[Stored items]
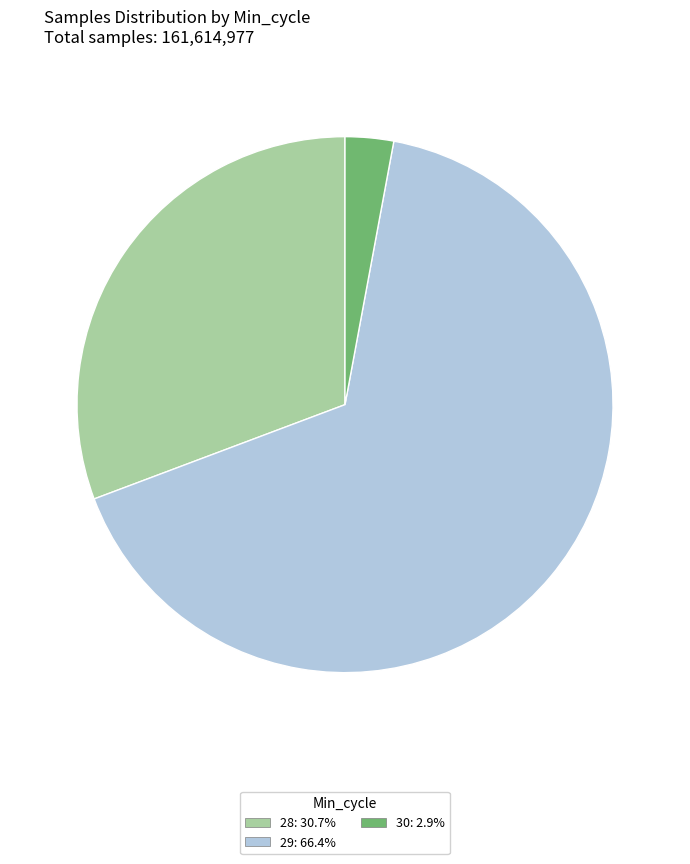

Does any single category account for the majority?

Yes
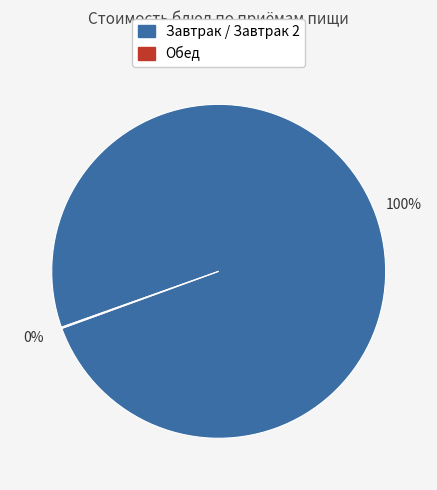

To the nearest percent, what is the difference between the largest and smallest slice percentages?

100%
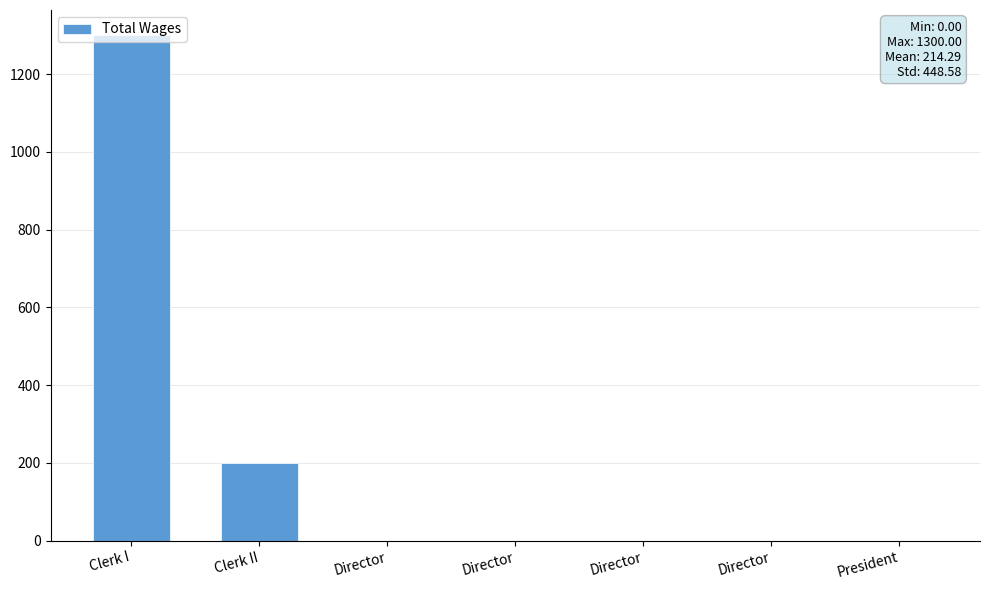

Reading left to right, what are all the values shown in this chart?

Clerk I=1300	Clerk II=200	Director=0	Director=0	Director=0	Director=0	President=0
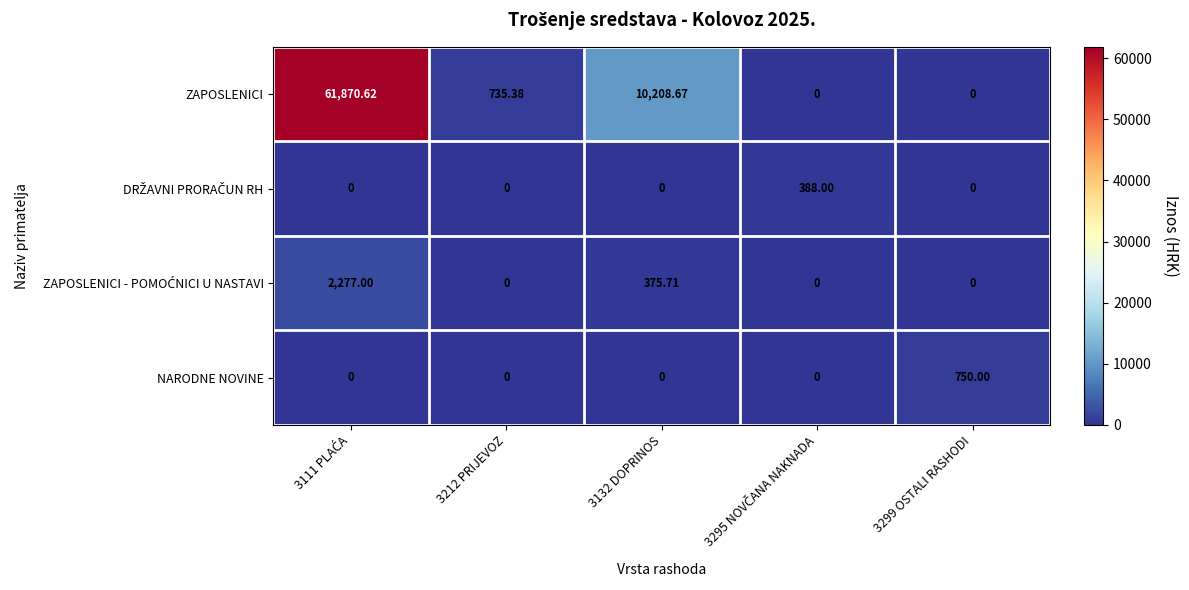

Which series has the widest spread of values?

ZAPOSLENICI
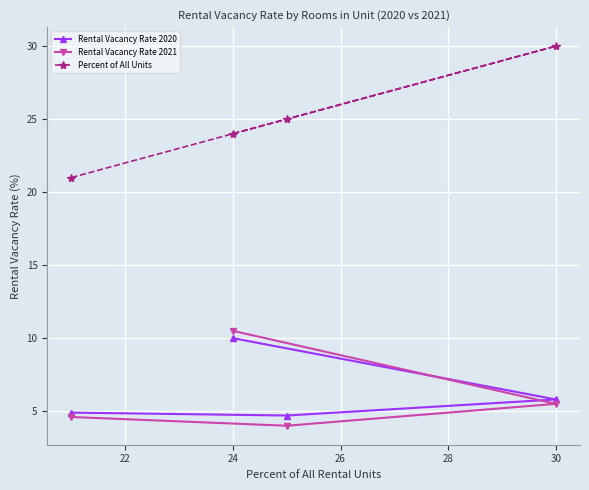

Which series has the widest spread of values?

Percent of All Units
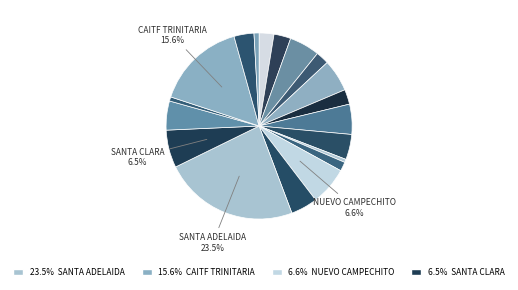

Count the number of slices in the pie.

19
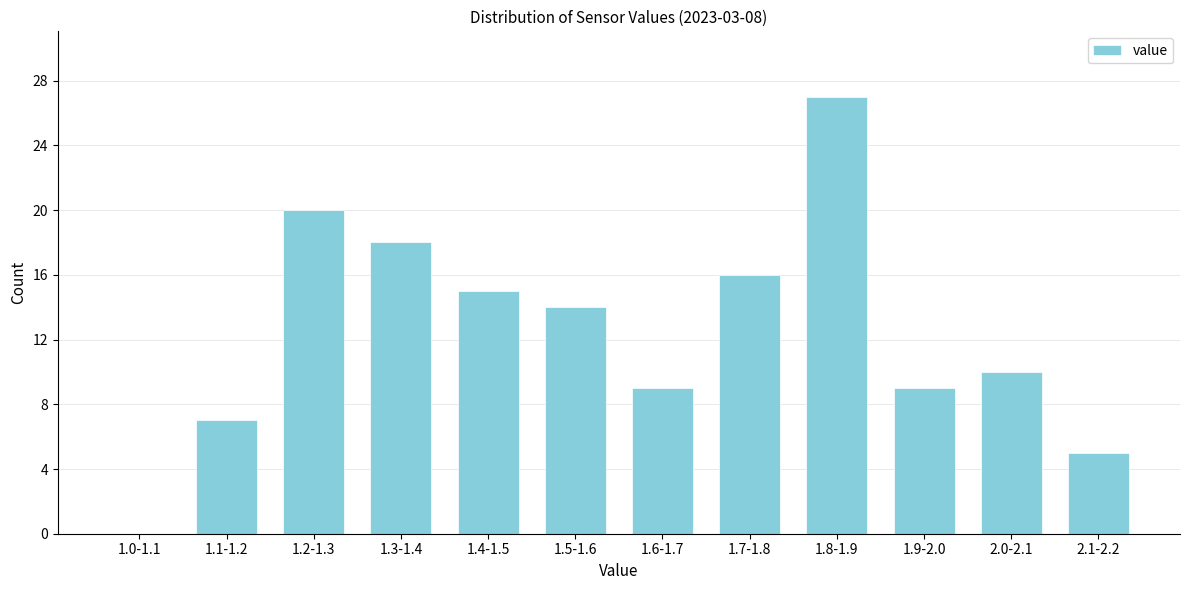

Reading left to right, list all the values displayed in this chart.

1.0-1.1=0	1.1-1.2=7	1.2-1.3=20	1.3-1.4=18	1.4-1.5=15	1.5-1.6=14	1.6-1.7=9	1.7-1.8=16	1.8-1.9=27	1.9-2.0=9	2.0-2.1=10	2.1-2.2=5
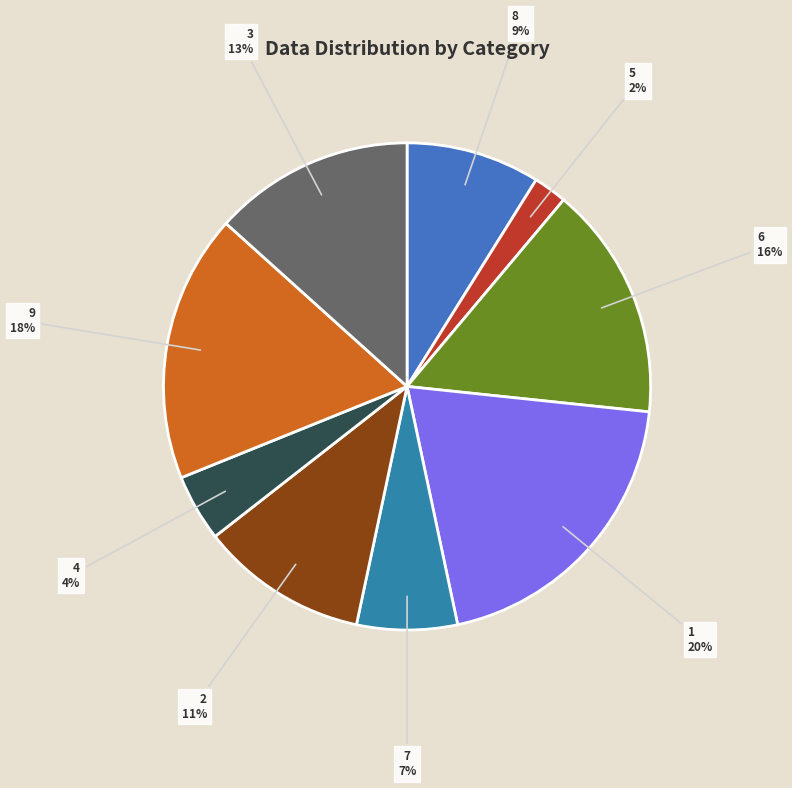

To the nearest percent, what portion does 1 represent?

20%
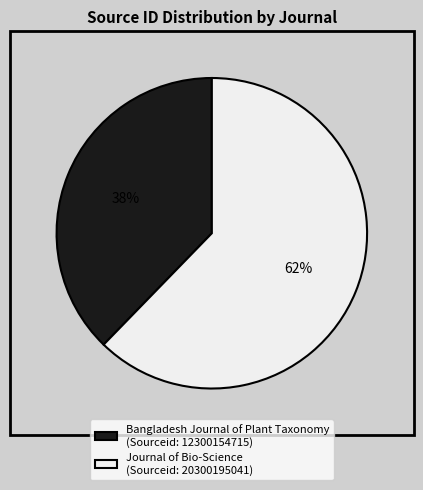

How many slices are in this pie chart?

2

_Work item_
Quote all of the material above word for word, omitting the pictures.

_Answer space_
Does any single category account for the majority?

Yes

To the nearest percent, what is the difference between the largest and smallest slice percentages?

100%

Reading left to right, what are all the values shown in this chart?

Clerk I=1300	Clerk II=200	Director=0	Director=0	Director=0	Director=0	President=0

Which series has the widest spread of values?

ZAPOSLENICI

Which series has the widest spread of values?

Percent of All Units

Count the number of slices in the pie.

19

Reading left to right, list all the values displayed in this chart.

1.0-1.1=0	1.1-1.2=7	1.2-1.3=20	1.3-1.4=18	1.4-1.5=15	1.5-1.6=14	1.6-1.7=9	1.7-1.8=16	1.8-1.9=27	1.9-2.0=9	2.0-2.1=10	2.1-2.2=5

To the nearest percent, what portion does 1 represent?

20%

How many slices are in this pie chart?

2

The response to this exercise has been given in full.